_Aim_. Show in full every line below that contains the word "name".
○ ○ ○
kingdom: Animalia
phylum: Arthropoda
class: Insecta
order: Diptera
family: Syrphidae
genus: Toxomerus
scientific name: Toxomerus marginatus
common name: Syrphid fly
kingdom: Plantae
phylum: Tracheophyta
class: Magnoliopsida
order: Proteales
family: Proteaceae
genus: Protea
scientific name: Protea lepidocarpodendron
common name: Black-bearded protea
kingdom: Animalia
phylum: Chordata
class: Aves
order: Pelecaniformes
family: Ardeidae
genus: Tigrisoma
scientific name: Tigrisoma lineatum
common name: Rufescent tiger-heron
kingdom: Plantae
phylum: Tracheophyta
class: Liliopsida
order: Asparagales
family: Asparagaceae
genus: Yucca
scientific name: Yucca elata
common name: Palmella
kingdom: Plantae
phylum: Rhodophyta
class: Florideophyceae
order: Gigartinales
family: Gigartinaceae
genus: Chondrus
○ ○ ○
_Response to the exercise_.
scientific name: Toxomerus marginatus
common name: Syrphid fly
scientific name: Protea lepidocarpodendron
common name: Black-bearded protea
scientific name: Tigrisoma lineatum
common name: Rufescent tiger-heron
scientific name: Yucca elata
common name: Palmella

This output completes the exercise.